TASK DETAILS
Find every line in the entries below that contains the string "cover", matching case exactly, and copy each of those lines out in full.

##### PROVIDED RECORDS #####

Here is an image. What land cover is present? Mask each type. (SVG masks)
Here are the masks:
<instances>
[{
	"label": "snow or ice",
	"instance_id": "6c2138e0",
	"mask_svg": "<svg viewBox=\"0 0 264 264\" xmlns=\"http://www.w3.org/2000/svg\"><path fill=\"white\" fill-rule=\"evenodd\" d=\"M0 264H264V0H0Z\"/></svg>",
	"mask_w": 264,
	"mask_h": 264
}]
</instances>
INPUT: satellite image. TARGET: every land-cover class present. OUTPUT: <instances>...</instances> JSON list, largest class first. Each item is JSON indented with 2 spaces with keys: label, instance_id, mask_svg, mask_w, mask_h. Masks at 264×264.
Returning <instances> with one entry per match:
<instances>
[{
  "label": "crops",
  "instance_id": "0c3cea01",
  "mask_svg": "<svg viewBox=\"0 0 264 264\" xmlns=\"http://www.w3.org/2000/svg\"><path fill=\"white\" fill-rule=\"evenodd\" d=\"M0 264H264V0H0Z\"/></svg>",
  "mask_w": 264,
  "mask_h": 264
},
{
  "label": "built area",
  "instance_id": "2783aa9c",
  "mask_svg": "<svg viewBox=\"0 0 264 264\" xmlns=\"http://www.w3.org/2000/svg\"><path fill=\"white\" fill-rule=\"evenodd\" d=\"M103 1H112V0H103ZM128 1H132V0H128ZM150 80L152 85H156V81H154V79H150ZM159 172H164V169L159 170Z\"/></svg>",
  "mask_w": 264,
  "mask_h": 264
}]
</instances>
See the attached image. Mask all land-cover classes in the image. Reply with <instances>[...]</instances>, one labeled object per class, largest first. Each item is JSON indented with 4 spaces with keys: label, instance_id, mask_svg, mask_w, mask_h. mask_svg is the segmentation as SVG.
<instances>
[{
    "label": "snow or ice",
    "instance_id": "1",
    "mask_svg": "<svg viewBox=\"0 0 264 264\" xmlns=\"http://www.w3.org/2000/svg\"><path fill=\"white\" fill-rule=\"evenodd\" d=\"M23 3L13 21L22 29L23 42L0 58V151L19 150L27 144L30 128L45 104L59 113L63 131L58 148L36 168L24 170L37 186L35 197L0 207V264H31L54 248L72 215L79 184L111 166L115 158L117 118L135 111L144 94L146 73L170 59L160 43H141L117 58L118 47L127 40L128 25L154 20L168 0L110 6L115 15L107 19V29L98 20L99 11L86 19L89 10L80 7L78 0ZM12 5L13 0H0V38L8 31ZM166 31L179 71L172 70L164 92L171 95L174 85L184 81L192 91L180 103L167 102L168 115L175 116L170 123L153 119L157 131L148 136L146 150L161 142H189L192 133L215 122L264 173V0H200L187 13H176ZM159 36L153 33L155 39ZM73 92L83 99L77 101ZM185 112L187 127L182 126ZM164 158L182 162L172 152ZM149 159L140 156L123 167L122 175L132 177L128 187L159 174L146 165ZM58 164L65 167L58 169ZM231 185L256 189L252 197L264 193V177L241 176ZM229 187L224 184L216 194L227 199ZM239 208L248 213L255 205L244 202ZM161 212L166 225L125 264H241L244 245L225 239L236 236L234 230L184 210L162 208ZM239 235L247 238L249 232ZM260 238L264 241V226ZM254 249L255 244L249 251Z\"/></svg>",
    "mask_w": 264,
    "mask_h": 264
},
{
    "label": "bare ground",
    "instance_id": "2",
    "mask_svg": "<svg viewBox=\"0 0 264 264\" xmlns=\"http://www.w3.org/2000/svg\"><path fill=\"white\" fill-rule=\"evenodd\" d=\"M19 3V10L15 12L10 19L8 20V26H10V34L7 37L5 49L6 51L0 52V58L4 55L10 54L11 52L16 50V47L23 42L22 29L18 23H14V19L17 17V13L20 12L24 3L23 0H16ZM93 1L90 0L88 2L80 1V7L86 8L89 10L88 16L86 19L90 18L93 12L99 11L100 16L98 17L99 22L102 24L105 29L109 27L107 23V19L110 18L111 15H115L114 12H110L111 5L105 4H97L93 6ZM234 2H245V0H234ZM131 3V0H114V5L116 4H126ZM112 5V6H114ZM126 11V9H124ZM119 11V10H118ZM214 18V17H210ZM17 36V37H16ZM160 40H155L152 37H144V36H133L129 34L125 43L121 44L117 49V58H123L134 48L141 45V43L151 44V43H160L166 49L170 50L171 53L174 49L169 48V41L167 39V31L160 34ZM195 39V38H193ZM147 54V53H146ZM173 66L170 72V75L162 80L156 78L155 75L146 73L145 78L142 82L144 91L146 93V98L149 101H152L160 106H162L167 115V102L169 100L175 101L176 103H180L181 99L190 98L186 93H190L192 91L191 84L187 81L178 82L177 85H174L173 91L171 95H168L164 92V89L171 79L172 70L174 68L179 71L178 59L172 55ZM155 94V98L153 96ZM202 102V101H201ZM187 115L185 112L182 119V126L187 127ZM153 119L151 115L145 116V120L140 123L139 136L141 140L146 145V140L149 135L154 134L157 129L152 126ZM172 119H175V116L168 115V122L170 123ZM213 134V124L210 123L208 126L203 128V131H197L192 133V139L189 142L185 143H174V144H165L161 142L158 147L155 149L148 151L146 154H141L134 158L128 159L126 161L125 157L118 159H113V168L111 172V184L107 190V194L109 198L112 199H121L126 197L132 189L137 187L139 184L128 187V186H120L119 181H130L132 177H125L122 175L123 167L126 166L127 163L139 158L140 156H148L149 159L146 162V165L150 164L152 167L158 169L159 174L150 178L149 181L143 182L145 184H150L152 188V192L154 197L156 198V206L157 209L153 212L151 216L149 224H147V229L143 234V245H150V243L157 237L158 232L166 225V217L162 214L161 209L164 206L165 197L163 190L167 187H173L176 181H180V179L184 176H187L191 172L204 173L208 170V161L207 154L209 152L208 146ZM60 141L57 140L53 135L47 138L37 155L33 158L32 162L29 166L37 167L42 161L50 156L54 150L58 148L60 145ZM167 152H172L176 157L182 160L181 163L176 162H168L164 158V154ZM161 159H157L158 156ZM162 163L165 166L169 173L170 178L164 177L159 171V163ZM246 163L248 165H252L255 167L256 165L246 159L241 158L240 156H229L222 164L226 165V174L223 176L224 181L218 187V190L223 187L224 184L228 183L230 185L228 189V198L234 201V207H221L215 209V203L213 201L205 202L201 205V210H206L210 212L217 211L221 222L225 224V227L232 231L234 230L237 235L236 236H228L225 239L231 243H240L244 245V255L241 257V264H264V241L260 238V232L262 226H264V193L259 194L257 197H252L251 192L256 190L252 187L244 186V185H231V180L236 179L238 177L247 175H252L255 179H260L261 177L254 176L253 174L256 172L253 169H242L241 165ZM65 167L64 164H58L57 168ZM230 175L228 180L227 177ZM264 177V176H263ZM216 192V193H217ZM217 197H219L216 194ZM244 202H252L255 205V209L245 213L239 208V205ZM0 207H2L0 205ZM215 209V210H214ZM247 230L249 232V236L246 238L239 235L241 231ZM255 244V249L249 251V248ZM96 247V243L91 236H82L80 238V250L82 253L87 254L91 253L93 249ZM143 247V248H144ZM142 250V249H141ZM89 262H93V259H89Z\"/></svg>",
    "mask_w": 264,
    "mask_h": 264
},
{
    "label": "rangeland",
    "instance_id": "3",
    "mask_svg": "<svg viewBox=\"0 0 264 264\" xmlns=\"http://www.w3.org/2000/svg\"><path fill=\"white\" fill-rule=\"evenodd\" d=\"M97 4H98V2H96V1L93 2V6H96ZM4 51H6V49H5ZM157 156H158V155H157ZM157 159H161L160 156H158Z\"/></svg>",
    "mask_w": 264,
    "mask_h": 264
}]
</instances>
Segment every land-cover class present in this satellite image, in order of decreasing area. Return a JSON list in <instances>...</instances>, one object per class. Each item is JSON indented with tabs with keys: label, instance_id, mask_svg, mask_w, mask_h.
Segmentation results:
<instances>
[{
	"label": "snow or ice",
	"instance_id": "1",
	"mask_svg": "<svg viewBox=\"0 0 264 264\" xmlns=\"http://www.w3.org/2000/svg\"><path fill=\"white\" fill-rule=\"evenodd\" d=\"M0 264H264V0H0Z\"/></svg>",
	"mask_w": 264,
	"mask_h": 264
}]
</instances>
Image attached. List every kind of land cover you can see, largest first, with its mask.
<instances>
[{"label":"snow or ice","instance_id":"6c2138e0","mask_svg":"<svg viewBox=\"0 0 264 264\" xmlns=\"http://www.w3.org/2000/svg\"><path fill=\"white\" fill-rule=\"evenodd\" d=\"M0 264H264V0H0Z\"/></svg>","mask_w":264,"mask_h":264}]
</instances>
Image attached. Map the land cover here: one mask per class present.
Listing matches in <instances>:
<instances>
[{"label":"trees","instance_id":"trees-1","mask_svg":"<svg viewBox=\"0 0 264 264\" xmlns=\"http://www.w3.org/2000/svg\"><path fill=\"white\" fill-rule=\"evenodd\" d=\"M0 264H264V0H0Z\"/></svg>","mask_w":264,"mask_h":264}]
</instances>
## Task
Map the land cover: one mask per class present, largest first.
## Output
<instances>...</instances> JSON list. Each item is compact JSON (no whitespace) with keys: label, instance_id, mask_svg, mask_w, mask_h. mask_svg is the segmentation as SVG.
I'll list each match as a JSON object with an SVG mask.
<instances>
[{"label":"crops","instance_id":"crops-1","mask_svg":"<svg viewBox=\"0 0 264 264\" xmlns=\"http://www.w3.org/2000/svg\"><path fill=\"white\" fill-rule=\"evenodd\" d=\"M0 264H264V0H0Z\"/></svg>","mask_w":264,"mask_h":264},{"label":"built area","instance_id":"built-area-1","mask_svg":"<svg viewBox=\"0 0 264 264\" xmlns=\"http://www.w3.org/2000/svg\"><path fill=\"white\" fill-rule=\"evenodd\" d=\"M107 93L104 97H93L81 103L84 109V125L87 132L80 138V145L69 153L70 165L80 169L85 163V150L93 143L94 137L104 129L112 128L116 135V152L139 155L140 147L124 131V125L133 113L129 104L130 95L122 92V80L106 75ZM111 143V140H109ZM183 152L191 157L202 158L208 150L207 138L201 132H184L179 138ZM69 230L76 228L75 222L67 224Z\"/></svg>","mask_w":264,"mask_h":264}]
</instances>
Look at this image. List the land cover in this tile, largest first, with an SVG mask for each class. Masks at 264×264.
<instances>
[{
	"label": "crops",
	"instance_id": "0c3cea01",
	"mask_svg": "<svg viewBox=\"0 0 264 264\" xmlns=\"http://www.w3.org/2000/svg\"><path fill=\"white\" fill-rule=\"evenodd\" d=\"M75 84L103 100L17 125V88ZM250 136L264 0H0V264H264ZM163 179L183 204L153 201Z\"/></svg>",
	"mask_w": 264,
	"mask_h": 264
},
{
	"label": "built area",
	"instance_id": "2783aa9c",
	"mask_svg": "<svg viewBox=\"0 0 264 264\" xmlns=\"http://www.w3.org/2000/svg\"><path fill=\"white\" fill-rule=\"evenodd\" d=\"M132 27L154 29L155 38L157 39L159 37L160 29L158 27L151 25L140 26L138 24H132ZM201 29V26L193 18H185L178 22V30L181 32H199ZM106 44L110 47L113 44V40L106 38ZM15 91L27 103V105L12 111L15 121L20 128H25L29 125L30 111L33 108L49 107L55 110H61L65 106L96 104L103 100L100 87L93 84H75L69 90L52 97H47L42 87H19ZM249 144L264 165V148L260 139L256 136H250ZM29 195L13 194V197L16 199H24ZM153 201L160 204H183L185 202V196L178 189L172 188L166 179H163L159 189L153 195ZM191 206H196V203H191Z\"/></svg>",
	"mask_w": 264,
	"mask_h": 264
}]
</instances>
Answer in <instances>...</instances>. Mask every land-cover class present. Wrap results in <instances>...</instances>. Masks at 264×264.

#####

SOLUTION
Here is an image. What land cover is present? Mask each type. (SVG masks)
INPUT: satellite image. TARGET: every land-cover class present. OUTPUT: <instances>...</instances> JSON list, largest class first. Each item is JSON indented with 2 spaces with keys: label, instance_id, mask_svg, mask_w, mask_h. Masks at 264×264.
See the attached image. Mask all land-cover classes in the image. Reply with <instances>[...]</instances>, one labeled object per class, largest first. Each item is JSON indented with 4 spaces with keys: label, instance_id, mask_svg, mask_w, mask_h. mask_svg is the segmentation as SVG.
Segment every land-cover class present in this satellite image, in order of decreasing area. Return a JSON list in <instances>...</instances>, one object per class. Each item is JSON indented with tabs with keys: label, instance_id, mask_svg, mask_w, mask_h.
Image attached. List every kind of land cover you can see, largest first, with its mask.
Image attached. Map the land cover here: one mask per class present.
Map the land cover: one mask per class present, largest first.
Look at this image. List the land cover in this tile, largest first, with an SVG mask for each class. Masks at 264×264.
Answer in <instances>...</instances>. Mask every land-cover class present. Wrap results in <instances>...</instances>. Masks at 264×264.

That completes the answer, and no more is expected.